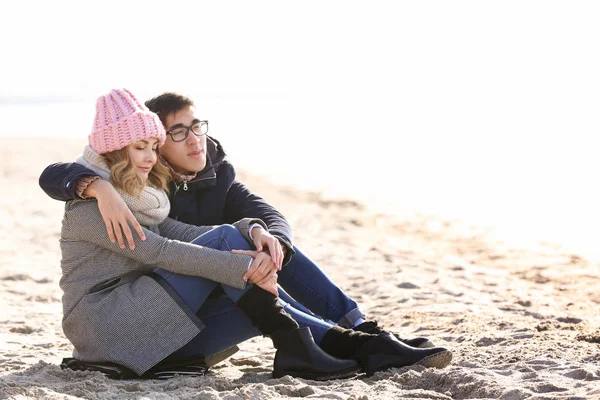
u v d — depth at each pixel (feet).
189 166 18.94
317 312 19.19
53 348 23.63
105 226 17.29
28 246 45.88
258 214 19.45
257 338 26.13
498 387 16.05
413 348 18.08
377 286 36.17
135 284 17.51
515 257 44.39
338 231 53.21
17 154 89.10
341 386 16.96
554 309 29.96
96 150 17.44
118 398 15.70
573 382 16.52
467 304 31.22
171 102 18.74
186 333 17.25
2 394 15.31
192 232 18.54
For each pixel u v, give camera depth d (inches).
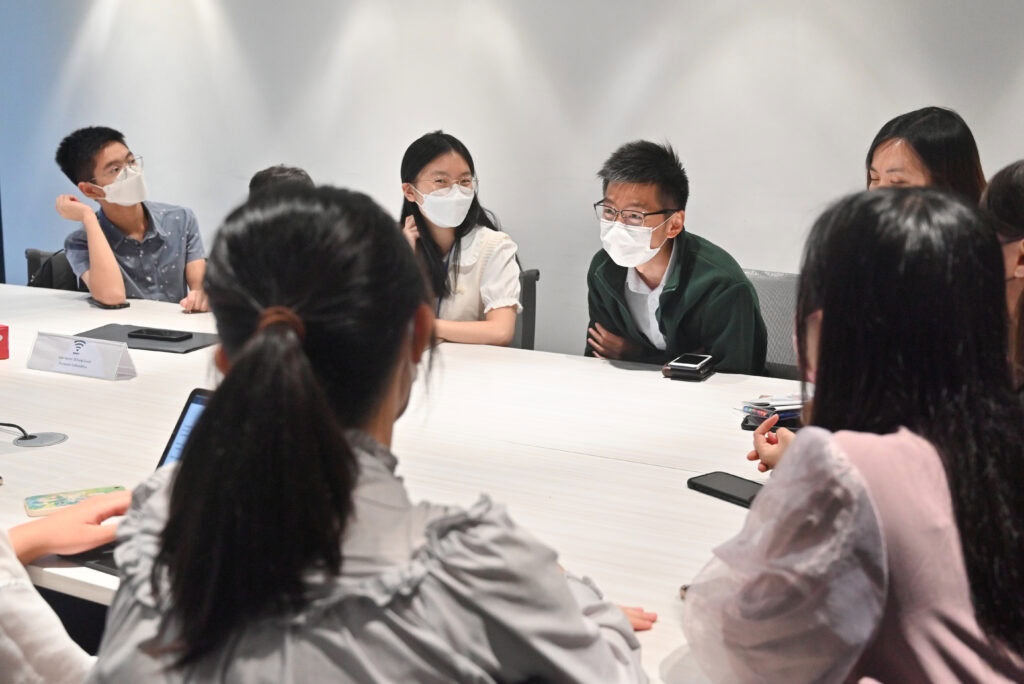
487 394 86.5
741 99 148.4
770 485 35.5
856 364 34.7
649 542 54.7
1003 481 33.6
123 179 127.5
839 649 33.2
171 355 99.5
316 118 178.5
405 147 172.6
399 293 30.0
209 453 27.0
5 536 44.7
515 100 162.6
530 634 29.4
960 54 135.6
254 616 27.4
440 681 28.5
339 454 27.4
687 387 90.2
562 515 58.5
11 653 42.8
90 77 197.0
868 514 32.3
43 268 143.5
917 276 33.2
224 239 29.5
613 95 156.0
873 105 141.3
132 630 29.2
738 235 153.4
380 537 29.3
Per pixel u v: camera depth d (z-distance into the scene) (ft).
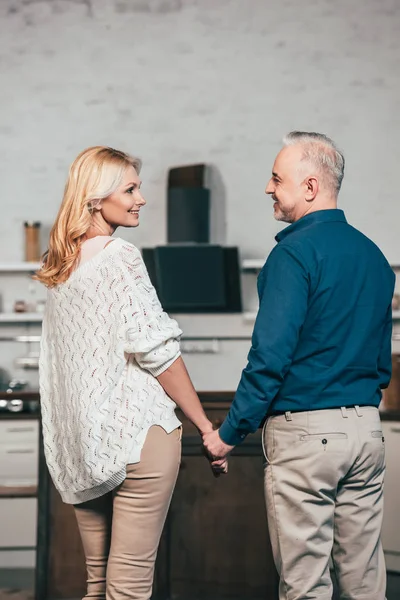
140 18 20.16
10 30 20.22
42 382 7.91
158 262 18.78
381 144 19.77
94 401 7.23
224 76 20.03
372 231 19.74
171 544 12.00
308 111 19.89
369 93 19.81
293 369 7.70
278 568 7.89
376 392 8.00
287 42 19.95
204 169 18.81
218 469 7.99
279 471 7.77
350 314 7.73
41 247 20.16
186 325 19.30
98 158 7.47
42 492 12.16
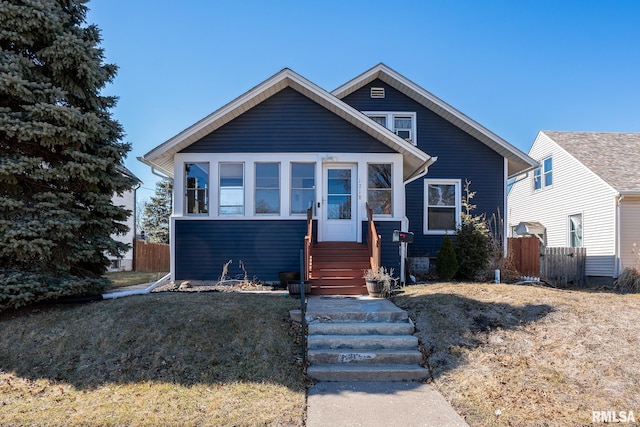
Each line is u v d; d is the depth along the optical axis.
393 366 5.58
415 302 7.55
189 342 5.84
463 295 7.68
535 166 13.42
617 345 5.45
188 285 9.88
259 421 4.11
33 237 6.81
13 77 6.42
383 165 10.80
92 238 7.77
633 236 13.61
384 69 13.42
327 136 10.62
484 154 13.62
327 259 9.94
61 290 7.07
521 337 5.90
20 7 6.65
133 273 15.91
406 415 4.29
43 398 4.60
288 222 10.44
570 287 14.03
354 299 8.21
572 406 4.34
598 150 16.59
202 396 4.65
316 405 4.54
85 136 7.14
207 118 10.11
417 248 13.35
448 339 6.05
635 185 13.79
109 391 4.75
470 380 5.05
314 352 5.79
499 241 12.84
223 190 10.51
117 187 8.06
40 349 5.68
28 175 6.84
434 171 13.52
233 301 7.59
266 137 10.56
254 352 5.71
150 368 5.26
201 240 10.32
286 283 9.63
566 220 16.50
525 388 4.74
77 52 7.21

Requirement >> Restate the entries word for word, though any image they contain should not appear.

Written answer >>
u v d — depth at each pixel (feet).
189 166 18.94
317 312 19.19
53 348 23.63
105 226 17.29
28 246 45.88
258 214 19.45
257 338 26.13
498 387 16.05
413 348 18.08
377 286 36.17
135 284 17.51
515 257 44.39
338 231 53.21
17 154 89.10
341 386 16.96
554 309 29.96
96 150 17.44
118 398 15.70
573 382 16.52
467 304 31.22
171 102 18.74
186 333 17.25
2 394 15.31
192 232 18.54
For each pixel u v, give camera depth d (inches).
487 394 86.5
741 99 148.4
770 485 35.5
856 364 34.7
649 542 54.7
1003 481 33.6
123 179 127.5
839 649 33.2
171 355 99.5
316 118 178.5
405 147 172.6
399 293 30.0
209 453 27.0
5 536 44.7
515 100 162.6
530 634 29.4
960 54 135.6
254 616 27.4
440 681 28.5
339 454 27.4
687 387 90.2
562 515 58.5
11 653 42.8
90 77 197.0
868 514 32.3
43 268 143.5
917 276 33.2
224 239 29.5
613 95 156.0
873 105 141.3
132 630 29.2
738 235 153.4
380 537 29.3
Per pixel u v: camera depth d (z-distance into the scene) (ft).
140 18 20.16
10 30 20.22
42 382 7.91
158 262 18.78
381 144 19.77
94 401 7.23
224 76 20.03
372 231 19.74
171 544 12.00
308 111 19.89
369 93 19.81
293 369 7.70
278 568 7.89
376 392 8.00
287 42 19.95
204 169 18.81
218 469 7.99
279 471 7.77
350 314 7.73
41 247 20.16
186 325 19.30
98 158 7.47
42 492 12.16
Each line is u v d; d is the depth along the optical axis.
393 366 5.58
415 302 7.55
189 342 5.84
463 295 7.68
535 166 13.42
617 345 5.45
188 285 9.88
259 421 4.11
33 237 6.81
13 77 6.42
383 165 10.80
92 238 7.77
633 236 13.61
384 69 13.42
327 136 10.62
484 154 13.62
327 259 9.94
61 290 7.07
521 337 5.90
20 7 6.65
133 273 15.91
406 415 4.29
43 398 4.60
288 222 10.44
570 287 14.03
354 299 8.21
572 406 4.34
598 150 16.59
202 396 4.65
316 405 4.54
85 136 7.14
207 118 10.11
417 248 13.35
448 339 6.05
635 185 13.79
109 391 4.75
470 380 5.05
314 352 5.79
499 241 12.84
223 190 10.51
117 187 8.06
40 349 5.68
28 175 6.84
434 171 13.52
233 301 7.59
266 137 10.56
254 352 5.71
150 368 5.26
201 240 10.32
286 283 9.63
566 220 16.50
525 388 4.74
77 52 7.21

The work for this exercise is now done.